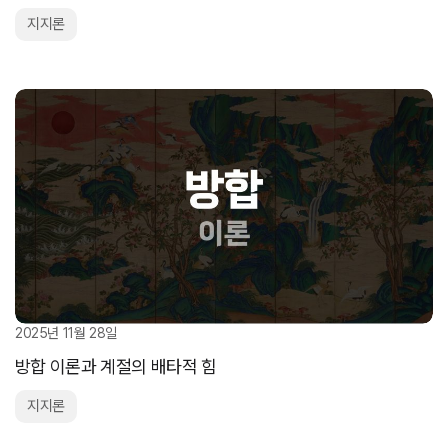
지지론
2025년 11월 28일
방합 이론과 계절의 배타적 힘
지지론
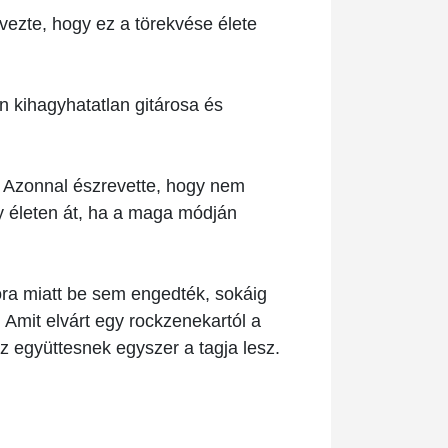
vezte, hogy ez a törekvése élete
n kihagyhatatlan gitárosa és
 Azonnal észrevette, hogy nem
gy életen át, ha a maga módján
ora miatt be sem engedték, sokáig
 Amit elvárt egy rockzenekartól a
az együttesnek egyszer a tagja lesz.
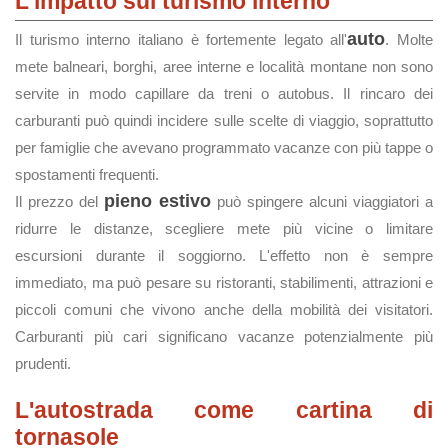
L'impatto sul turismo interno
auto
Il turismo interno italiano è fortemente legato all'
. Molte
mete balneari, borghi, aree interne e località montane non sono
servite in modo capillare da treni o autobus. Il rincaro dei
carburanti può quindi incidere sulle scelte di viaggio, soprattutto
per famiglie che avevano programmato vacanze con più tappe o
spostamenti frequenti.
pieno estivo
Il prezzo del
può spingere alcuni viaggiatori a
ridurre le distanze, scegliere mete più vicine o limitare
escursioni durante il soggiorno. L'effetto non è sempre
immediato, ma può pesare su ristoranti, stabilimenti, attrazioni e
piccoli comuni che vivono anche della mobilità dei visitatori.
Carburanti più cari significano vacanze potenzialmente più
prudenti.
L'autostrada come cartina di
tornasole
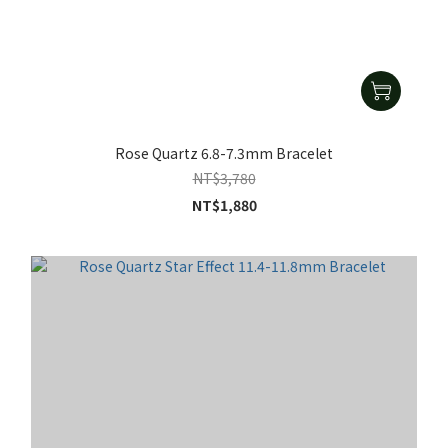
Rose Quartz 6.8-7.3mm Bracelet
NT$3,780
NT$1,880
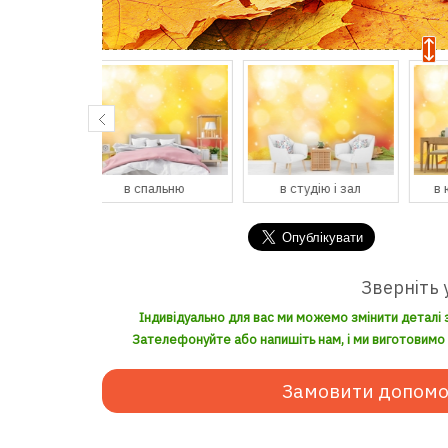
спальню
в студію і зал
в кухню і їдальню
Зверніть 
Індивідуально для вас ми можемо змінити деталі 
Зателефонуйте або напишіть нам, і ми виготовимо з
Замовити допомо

==============================

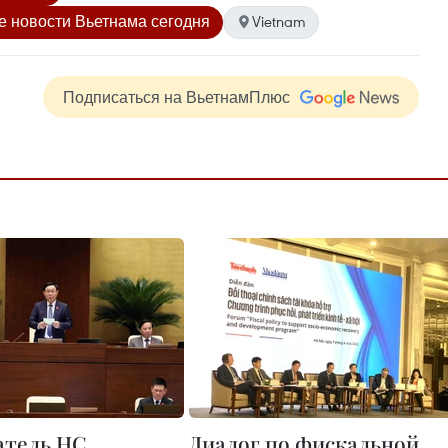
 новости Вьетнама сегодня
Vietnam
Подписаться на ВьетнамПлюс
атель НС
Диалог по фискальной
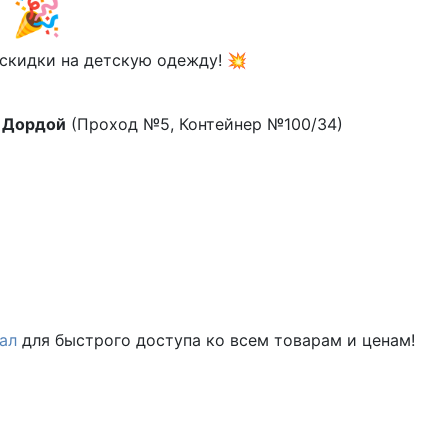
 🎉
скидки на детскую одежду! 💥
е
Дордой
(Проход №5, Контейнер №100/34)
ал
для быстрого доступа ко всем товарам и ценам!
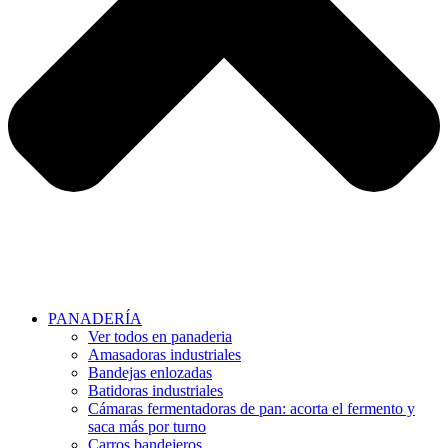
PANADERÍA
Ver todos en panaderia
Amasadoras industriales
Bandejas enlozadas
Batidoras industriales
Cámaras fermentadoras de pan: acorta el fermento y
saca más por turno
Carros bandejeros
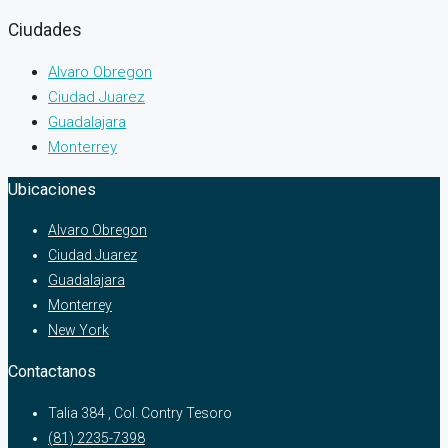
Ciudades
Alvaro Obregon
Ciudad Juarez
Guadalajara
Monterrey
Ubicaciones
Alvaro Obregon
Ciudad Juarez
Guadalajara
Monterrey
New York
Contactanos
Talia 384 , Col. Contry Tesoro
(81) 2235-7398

==============================

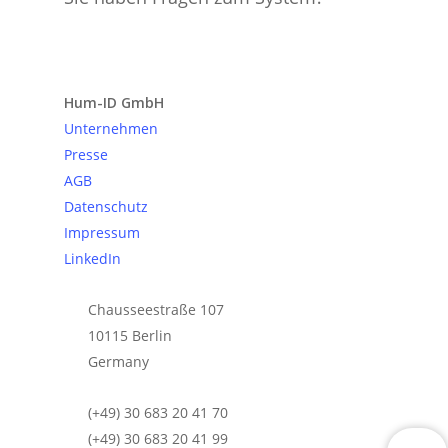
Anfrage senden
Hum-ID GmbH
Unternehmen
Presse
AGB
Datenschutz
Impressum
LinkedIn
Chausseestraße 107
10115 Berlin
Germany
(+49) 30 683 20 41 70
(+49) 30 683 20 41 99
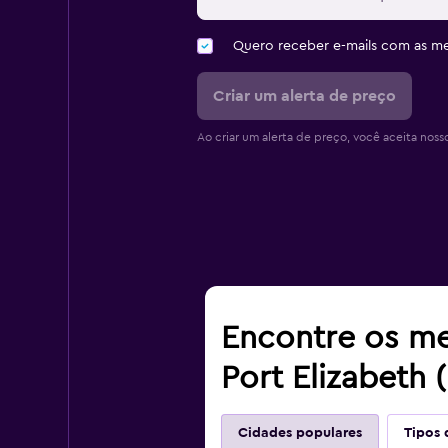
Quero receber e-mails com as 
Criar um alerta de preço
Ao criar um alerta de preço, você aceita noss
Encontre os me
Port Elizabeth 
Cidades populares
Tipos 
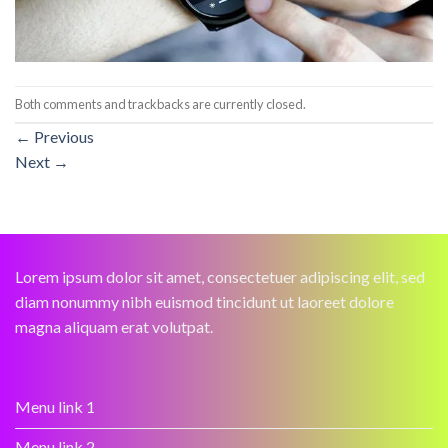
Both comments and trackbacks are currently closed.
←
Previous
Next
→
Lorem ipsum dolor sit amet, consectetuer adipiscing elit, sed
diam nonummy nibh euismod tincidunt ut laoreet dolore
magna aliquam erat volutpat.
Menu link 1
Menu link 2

==============================

Each line in the data where the string "mete" occurs should be identified and copied.

mete balneari, borghi, aree interne e località montane non sono
ridurre le distanze, scegliere mete più vicine o limitare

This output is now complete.